### Using the information
a) In the family memoir, where does the father actually fall in the birth order of his siblings?
b) Write the next part of the family memoir, starting after its last sentence.

### Excerpt provided
Until recently my father thought he was the 7th of 9 children. As it turns out, he is the 8th of 10 children. My grandmother had a son named John who died as an infant and, apparently, never spoke of him again. She later had another son and named him John as well. He died at the age of 9 from meningitis. The loss of children and parents was not at all uncommon in the poor ethnic enclaves of Philadelphia back in the 30s and 40s. My mother also lost a sibling and my aunt lost a newborn son. When my parents talk about the characters that figured prominently in their childhoods, it seems that most every family lost a child or a parent prematurely. Grief came to each life early and predictably like any other emotion.
While my father’s family lacked financial and material comforts, they seemed rich in companionship. He and his siblings were close and loving with each other. This was especially the case of my father and his older brother, Snowy. Snowy’s real name was Anthony, after my paternal grandfather who modified his Hungarian Anton to its American version upon his arrival in the States. When my uncle was a baby someone looked at his fat body and platinum-covered round head and said, “He looks like a Snowball” and it stuck. He was Snowy for the rest of his life.
In the kitchen of our tiny row house we had a large rectangular table surrounded by 8 chairs. My immediate family filled 7 and, for much of my childhood, my Uncle Snowy occupied the 8th chair. He was very much a part of our lives.
In my mind’s eye he was a big man in a handsome camel coat. But he could not have been tall; the Mayer family is a tiny clan.

Extracted page text data:
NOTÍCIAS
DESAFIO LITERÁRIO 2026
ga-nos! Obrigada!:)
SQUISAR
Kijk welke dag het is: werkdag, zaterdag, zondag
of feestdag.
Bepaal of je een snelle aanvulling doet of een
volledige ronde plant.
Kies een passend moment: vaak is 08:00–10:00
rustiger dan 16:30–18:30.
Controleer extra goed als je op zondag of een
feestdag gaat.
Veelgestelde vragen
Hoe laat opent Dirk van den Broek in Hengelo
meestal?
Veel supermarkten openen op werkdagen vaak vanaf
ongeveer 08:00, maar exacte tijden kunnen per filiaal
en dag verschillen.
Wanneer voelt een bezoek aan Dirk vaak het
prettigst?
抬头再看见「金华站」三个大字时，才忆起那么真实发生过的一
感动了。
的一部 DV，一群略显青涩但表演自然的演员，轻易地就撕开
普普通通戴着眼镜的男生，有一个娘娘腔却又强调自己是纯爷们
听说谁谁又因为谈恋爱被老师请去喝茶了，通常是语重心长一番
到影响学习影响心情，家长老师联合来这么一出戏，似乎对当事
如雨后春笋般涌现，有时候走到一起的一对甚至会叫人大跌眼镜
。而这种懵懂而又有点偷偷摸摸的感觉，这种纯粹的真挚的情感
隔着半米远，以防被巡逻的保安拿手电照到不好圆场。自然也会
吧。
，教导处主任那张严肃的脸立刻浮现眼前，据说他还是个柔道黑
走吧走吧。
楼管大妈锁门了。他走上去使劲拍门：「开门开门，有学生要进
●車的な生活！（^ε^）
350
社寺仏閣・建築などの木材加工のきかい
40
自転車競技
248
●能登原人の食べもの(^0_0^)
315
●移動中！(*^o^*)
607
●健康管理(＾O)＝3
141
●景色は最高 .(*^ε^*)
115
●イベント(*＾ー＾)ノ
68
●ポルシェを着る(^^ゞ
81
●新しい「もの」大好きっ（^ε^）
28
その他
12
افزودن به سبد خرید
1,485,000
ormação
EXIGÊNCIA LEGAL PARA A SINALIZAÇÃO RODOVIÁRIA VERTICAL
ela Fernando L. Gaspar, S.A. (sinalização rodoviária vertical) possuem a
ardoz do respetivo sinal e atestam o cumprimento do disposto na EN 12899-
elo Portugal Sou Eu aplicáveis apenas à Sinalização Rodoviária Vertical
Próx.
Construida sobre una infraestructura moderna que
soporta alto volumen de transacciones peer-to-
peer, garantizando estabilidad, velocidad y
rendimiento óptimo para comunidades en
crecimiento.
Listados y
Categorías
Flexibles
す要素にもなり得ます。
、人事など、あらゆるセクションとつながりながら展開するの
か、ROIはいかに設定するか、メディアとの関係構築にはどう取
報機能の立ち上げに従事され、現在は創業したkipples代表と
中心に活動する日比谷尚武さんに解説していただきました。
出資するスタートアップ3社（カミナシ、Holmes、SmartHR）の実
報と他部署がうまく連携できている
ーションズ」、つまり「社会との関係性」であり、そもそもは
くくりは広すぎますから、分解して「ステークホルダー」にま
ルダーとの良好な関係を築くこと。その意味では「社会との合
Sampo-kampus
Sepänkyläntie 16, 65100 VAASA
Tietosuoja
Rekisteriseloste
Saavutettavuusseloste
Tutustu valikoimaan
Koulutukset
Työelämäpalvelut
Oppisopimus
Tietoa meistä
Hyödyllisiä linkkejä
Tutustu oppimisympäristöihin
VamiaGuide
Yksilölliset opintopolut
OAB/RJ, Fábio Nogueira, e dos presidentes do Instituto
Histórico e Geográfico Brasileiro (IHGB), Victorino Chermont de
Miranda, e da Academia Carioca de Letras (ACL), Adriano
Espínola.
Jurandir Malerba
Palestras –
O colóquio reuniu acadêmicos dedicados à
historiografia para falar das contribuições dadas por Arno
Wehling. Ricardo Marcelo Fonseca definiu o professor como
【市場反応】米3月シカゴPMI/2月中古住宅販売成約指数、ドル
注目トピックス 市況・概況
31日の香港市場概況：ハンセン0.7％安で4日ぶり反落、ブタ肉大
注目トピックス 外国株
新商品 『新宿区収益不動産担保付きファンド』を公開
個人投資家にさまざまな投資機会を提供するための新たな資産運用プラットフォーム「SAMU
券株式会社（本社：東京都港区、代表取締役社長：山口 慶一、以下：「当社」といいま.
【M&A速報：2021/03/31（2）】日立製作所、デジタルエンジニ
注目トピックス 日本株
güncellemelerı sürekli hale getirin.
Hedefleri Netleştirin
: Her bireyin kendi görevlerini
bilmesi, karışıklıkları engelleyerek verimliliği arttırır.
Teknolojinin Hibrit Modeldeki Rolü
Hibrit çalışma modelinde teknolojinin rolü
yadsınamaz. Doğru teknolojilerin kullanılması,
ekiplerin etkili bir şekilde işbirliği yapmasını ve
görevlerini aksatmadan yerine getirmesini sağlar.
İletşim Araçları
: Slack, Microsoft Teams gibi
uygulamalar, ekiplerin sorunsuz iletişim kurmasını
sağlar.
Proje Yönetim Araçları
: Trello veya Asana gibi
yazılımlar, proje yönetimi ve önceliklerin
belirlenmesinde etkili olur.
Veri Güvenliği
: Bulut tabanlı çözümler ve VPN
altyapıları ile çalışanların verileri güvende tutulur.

### Responses to the exercise
a) He is the 8th of 10 children.

b)
At my brother’s wedding I caught a glimpse of my father and his siblings together and started laughing. They looked like a reunion of the Munchkins from the Wizard of Oz. Snowy was happy and playful and doted on me endlessly. “Mares eat oats and does eat oats and little lambs eat ivy. A kid’ll eat ivy too. Wouldn’t you?” he would sing to me over and over to my delight. He took me shopping at the fancy department store nearby and laughed at my ability to find the candy section despite his attempts to lead me away. There he would buy me a box of chocolate covered cherries. I would greedily unwrap one and shove it in my little mouth and feel the utmost delight as the sugary center erupted and flowed out the corners of my mouth. He took me to Philadelphia’s finest restaurants and spent Sundays walking with me down the “Avenue,” the main shopping area in my childhood neighborhood. We picked buttercups together in the park. He was mine; I was his. I loved him with all my heart.
When I was in fifth grade Uncle Snowy had a massive stroke. While he survived physically and cognitively, he was never then same emotionally. It was as if his spirit had drained out of his limp and lifeless left side.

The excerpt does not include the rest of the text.